According to new research published in the journal eLife, staying consistent with our meal times and going to bed early could keep mental illness away due the impact our natural cycles have on certain brain chemicals.

Using genetically modified mice, lead study author Dr. Kai-Florian Storch of McGill University and the Douglas Mental Health University Institute, worked with his team to demonstrate that sleep issues can result from an imbalanced ultradian rhythm generator.

While many people may have heard the term circadian rhythm, which is defined as our daily sleep-wake cycle that dictates our activities over a span of 24 hours, ultradian rhythms are governed by a 4 hour cycle. Mostly commonly visible in newborn babies who haven’t mastered sleeping through the night, scientists believe that  ultradian rhythms are why we eat three times a day with meals spaced relatively even between waking up and going to bed.

Ultradian rhythms are also known to be activated by a chemical inside the brain called dopamine. This neurotransmitter is linked to feelings of  pleasure and reward. When dopamine levels are imbalanced in the brain, which can occur in individuals with bipolar disorder and schizophrenia, the typical 4-hour cycles can last for up to 48 hours.

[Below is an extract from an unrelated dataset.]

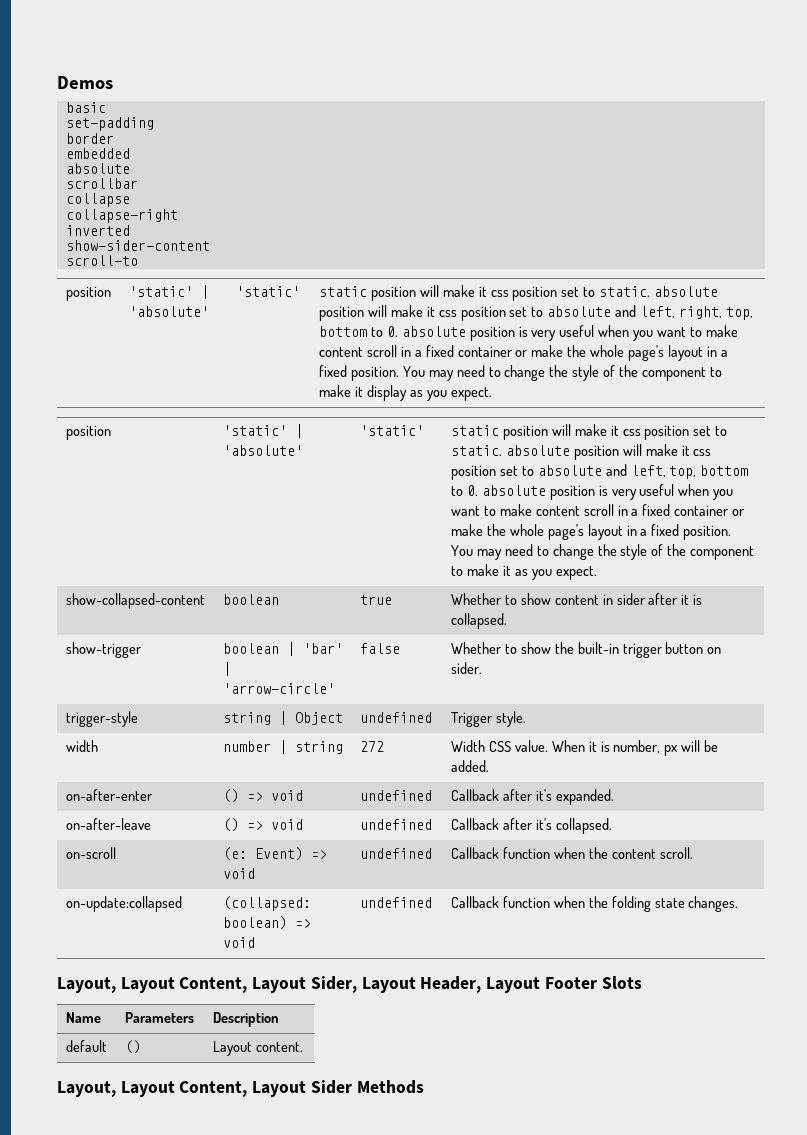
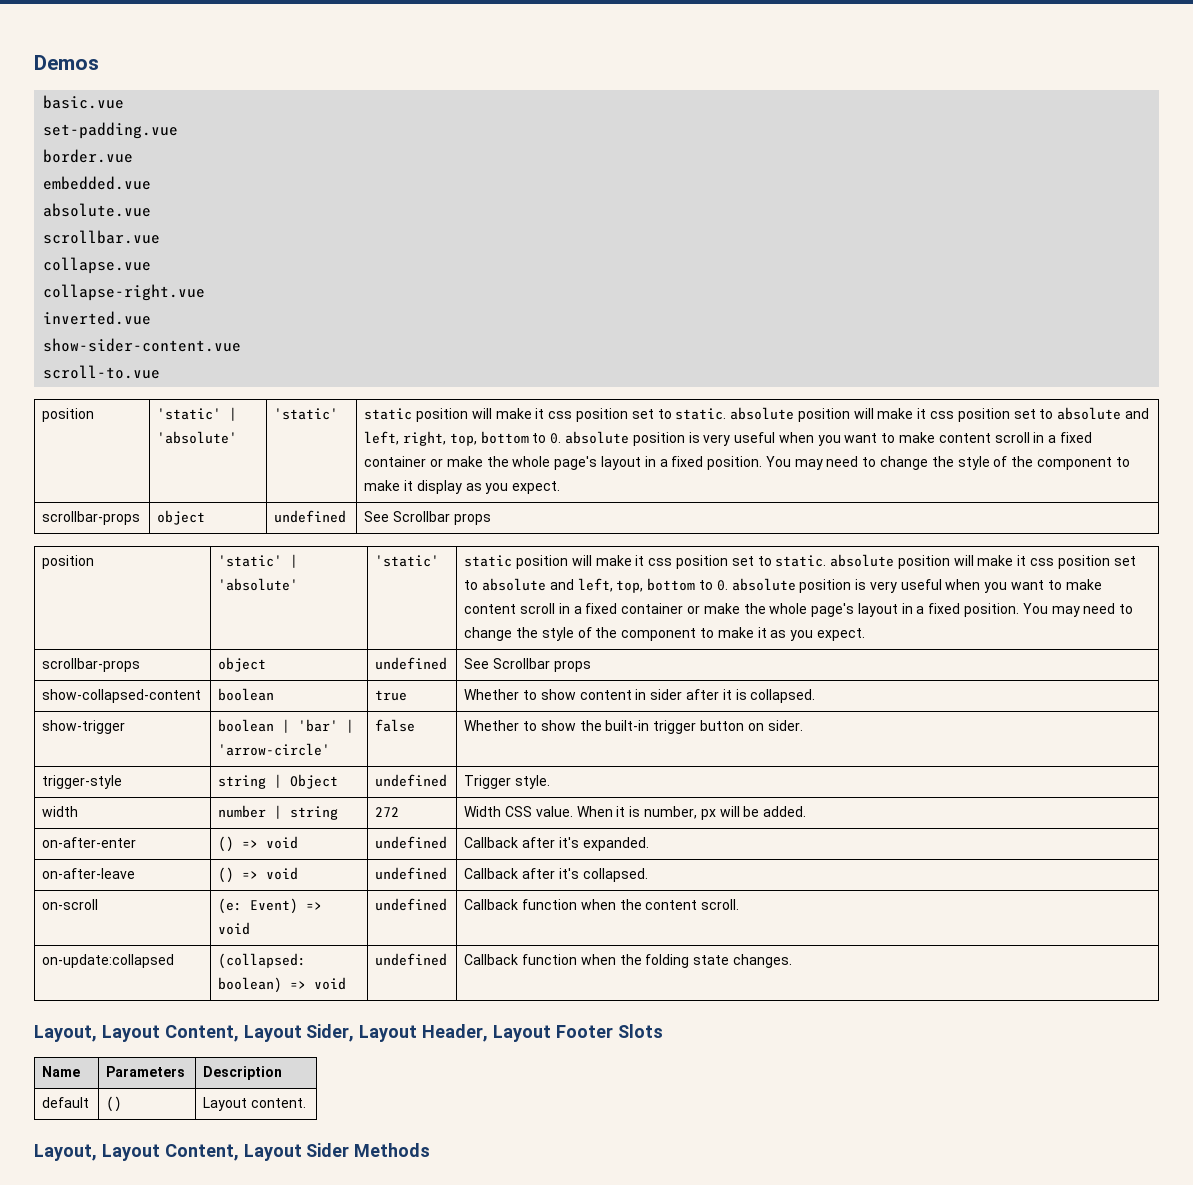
[65,102,106,113] [65,117,154,131] [65,133,114,144] [65,148,130,159] [65,163,130,174] [65,178,138,189] [65,193,130,207] [65,209,178,223] [65,225,130,236] [65,240,210,251] [65,255,138,266] basic // set-padding // border // embedded // absolute // scrollbar // collapse // collapse-right // inverted // show-sider-content // scroll-to -> [43,95,125,109] [43,122,179,139] [43,149,134,163] [43,176,152,190] [43,203,152,217] [43,230,161,244] [43,257,152,274] [43,284,206,301] [43,311,152,325] [43,338,242,352] [43,365,161,379] basic.vue // set-padding.vue // border.vue // embedded.vue // absolute.vue // scrollbar.vue // collapse.vue // collapse-right.vue // inverted.vue // show-sider-content.vue // scroll-to.vue
(492, 394) none -> [42,511,141,525] [157,510,206,525] [274,510,347,523] [364,511,491,525] // scrollbar-props | object | undefined | See Scrollbar props
(597, 573) none -> [42,658,141,672] [218,657,267,672] [375,657,448,670] [464,658,591,672] // scrollbar-props | object | undefined | See Scrollbar props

The groundbreaking results are the first to suggest that a dopamine-based rhythm generator inside the brain and its connection to mental illness.

With all of life’s distractions, keeping a consistent sleep-wake schedule is considered by many as the hardest strategy to stick to for better snooze.

Try setting a bedtime alarm to remind that bedtime is near, set your DVR and began a relaxing routine an hour before tucking in, including activities like reading, meditation, writing, stretching or drinking Sleepy time tea.

Remember that your body isn’t a machine; give yourself time to wind down for deeper, refreshing shut-eye every night of the week!